刀剣乱舞/Manus in manu~手に手をとって~
第31章 近侍 大倶利伽羅
まだ少し涙で濡れている私の頬に大倶利伽羅さんの革手袋越しの温かな手が触れ、そっと涙を拭ってくれる。
「ありがとう…」
「…戻るぞ」
「うん…」
それから第2部隊、第3部隊の出陣、第4部隊の遠征を順番に大倶利伽羅さんと一緒に見送った。
そして机に山積みの書類とファイル…
でも、目の前に大倶利伽羅さんが居る。
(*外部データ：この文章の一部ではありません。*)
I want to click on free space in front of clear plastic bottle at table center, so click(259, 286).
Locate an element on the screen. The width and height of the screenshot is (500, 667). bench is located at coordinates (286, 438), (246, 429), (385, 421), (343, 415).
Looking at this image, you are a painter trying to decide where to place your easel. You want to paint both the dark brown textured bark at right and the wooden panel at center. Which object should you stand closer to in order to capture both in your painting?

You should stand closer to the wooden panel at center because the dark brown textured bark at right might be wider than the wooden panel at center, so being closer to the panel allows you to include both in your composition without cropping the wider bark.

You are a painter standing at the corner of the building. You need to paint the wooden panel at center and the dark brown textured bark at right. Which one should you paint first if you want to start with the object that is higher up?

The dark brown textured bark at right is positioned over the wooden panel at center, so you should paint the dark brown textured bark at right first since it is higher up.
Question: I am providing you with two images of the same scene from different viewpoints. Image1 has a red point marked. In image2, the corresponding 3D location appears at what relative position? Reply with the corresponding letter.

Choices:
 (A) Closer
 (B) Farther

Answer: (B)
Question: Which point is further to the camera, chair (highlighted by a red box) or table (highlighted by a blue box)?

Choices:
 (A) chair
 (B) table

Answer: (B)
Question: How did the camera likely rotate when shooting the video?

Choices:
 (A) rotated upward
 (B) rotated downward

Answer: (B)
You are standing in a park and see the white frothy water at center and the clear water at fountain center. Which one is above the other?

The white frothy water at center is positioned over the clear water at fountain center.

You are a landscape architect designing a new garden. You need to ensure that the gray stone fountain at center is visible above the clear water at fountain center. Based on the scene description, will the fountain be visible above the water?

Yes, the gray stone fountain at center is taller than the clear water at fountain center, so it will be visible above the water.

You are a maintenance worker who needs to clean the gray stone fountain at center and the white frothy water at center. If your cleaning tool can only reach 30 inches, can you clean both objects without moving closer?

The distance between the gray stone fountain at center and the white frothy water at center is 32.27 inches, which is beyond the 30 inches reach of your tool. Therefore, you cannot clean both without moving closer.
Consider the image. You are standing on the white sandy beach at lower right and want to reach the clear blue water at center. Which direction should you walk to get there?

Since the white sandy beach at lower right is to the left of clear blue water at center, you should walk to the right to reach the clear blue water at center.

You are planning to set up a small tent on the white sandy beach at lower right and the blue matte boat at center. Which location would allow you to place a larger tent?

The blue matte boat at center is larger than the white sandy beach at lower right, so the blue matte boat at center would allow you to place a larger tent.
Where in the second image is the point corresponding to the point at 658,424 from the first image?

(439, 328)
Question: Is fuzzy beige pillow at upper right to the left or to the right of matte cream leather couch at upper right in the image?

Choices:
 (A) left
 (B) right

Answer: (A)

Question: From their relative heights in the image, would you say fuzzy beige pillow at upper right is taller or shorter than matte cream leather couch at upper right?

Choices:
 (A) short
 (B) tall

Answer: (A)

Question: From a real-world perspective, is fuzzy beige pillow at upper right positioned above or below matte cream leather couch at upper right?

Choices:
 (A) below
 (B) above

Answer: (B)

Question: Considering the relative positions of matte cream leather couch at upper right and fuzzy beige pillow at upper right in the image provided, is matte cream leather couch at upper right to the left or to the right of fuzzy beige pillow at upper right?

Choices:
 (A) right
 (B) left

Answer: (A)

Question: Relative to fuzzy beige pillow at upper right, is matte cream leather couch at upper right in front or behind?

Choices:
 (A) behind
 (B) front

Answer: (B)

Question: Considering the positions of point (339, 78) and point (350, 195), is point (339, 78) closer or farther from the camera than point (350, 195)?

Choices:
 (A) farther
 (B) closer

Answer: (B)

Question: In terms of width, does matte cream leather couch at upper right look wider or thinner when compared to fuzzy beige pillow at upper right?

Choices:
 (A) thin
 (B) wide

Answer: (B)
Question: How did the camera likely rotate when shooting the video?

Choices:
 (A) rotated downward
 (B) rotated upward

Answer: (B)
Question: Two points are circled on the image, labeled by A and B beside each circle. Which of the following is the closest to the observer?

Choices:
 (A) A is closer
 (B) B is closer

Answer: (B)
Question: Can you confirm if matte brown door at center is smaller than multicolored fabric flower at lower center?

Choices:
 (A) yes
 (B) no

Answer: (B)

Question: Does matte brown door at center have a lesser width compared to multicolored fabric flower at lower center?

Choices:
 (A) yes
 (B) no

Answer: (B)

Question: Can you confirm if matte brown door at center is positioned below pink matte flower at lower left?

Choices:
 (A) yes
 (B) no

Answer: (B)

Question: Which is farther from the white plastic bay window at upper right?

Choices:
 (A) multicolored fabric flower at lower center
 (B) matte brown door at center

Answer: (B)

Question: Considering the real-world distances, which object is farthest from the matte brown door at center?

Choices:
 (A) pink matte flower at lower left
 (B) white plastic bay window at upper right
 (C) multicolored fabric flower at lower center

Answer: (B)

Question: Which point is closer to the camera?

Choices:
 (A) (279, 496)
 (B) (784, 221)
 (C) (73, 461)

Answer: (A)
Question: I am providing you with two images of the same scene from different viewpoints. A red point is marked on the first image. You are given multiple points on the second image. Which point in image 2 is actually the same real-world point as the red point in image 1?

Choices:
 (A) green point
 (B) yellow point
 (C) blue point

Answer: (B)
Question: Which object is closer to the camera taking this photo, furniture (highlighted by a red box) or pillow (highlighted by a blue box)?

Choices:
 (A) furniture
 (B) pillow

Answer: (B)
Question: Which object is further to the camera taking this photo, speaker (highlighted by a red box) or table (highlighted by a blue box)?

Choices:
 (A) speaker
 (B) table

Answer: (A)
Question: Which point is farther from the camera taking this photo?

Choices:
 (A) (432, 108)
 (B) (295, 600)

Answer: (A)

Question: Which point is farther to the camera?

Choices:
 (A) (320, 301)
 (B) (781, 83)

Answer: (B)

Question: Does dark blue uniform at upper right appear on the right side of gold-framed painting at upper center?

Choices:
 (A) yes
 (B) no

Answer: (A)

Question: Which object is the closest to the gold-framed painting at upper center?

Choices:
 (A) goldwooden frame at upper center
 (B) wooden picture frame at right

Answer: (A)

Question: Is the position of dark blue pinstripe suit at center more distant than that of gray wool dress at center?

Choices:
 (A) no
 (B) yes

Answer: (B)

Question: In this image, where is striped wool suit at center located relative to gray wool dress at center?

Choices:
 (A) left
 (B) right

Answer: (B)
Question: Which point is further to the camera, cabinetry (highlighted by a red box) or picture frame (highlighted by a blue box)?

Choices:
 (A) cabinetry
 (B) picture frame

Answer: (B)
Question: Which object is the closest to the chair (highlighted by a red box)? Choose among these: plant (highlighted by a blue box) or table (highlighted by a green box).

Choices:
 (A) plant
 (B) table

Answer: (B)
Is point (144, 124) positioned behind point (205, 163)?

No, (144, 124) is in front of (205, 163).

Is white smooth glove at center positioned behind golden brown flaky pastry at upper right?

それだけでお仕事が捗った。
パソコンとずっとにらめっこしていたら、いつの間にか大倶利伽羅さんが「八つ時だ」とお菓子を持ってきてくれた。もうそんな経つのか。通りで目が疲れてるはずだ。
お菓子を見ると、ういろうだったので立ち上がり、二人分のお茶を入れた。
大倶利伽羅さんが仕事用とは別のもう一つの座卓にういろうを置いたので、私もそこにお茶を置き腰かけると、大倶利伽羅さんが真後ろに座ってきた。
「!!」
「…」
大倶利伽羅さんの脚の間にすっぽり収まって、私の背中と彼の胸板がぴったり密着している体勢に、心臓が跳ね上がり思わず持っている湯呑を落としそうになった。